Como num telefone-sem-fio, eu dava uma bicada no copo de cerveja do meu amigo, meu irmão me flagrava e contava para a minha mãe que eu estava bebendo; minha mãe, filha de um alcoólatra e divorciada de outro que a deixava sozinha com os filhos para beber, recebia a notícia como se eu estivesse na sarjeta; nos dias seguintes, eu ouvia gritos, histórias de homens que haviam se afundado na bebida e sermões infindáveis sobre os males das drogas.
“Eu não podia perder vocês”, minha mãe diz hoje quando eu recordo daquele tempo.
Era mesmo só uma bicada no copo de algum amigo, ninguém fica bêbado assim, eu pensava. Mas como todo mundo lá em casa já era traumatizado com as histórias que minha mãe contava, a quantidade que eu bebia não importava. A notícia sempre chegava a ela assim: que eu estava na sarjeta.
Na faculdade, quando também comecei a trabalhar, passei a beber um pouco mais, e até dei algum trabalho ao irmão que morava comigo e que naquela época não bebia. Me lembro do dia em que convidei amigos da minha turma para beber no apê que eu dividia com ele. A turma toda foi, compramos garrafões de vinho “sangue de boi”, um amigo levou charutos, e passamos a noite bebendo e enchendo a sala de fumaça. Meu irmão não conseguia dormir. Aquela noite foi traumática para ele. Ligou para os nossos pais algumas vezes, ameaçou chamar a polícia e contou com a ajuda do porteiro para acabar com a festa. Naquela noite, para o irmão, a nossa casa era a sarjeta.
São poucas as histórias como essa que tenho para contar. A maioria aconteceu com a turma da faculdade, nas casas de colegas, sem risco e sem o irmão para testemunhar. Outras poucas, com os meus próprios irmãos quando eles, já adultos, começaram a beber. Me lembro que íamos a boates, a shows de rock, a bares com os amigos... Mas eram raras as vezes em que ficávamos bêbados, como minha mãe imaginava que estávamos.
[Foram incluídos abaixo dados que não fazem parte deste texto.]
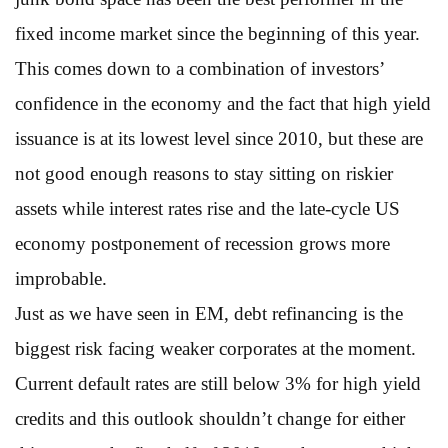
fixed income market since the beginning of this year.
This comes down to a combination of investors’
confidence in the economy and the fact that high yield
issuance is at its lowest level since 2010, but these are
not good enough reasons to stay sitting on riskier
assets while interest rates rise and the late-cycle US
economy postponement of recession grows more
improbable.
Just as we have seen in EM, debt refinancing is the
biggest risk facing weaker corporates at the moment.
Current default rates are still below 3% for high yield
credits and this outlook shouldn’t change for either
Não me lembro exatamente quando as coisas começaram a ficar mais calmas para ela. Possivelmente, quando os irmãos mudaram de lado e começaram a beber comigo. Ou quando meus avós e meu pai, numa sequência de poucos anos, começaram a se despedir da vida. Suas ausências modificaram a relação da mãe com a bebida. Foi como se as mortes, ainda que tristes, tivessem dado espaço para uma mulher mais livre. Foi quando vi minha mãe beber pela primeira vez.
Então mandei mensagem para os meus irmãos: “A mãe está bebendo”. Eu queria que eles brigassem com ela como ela fazia comigo. Mas esse telefone-sem-fio já estava desligado há alguns anos. O que sentimos, na verdade, foi alívio. Agora podíamos beber sem a vigilância constante da mãe. E com a presença ilustre dela.
Dias depois, marcamos um encontro num bar. Pedimos uma rodada de chopp, com um copo a mais do que costumávamos pedir quando saíamos juntos. Fizemos um brinde, a mãe deu uma bicada no copo, fez uma careta de quem ainda não havia se acostumado com o gosto amargo da bebida, e a noite seguiu.
Não sem, entre uma rodada e outra, a mãe nos contar uma história traumática de um amigo que havia se afundado na bebida.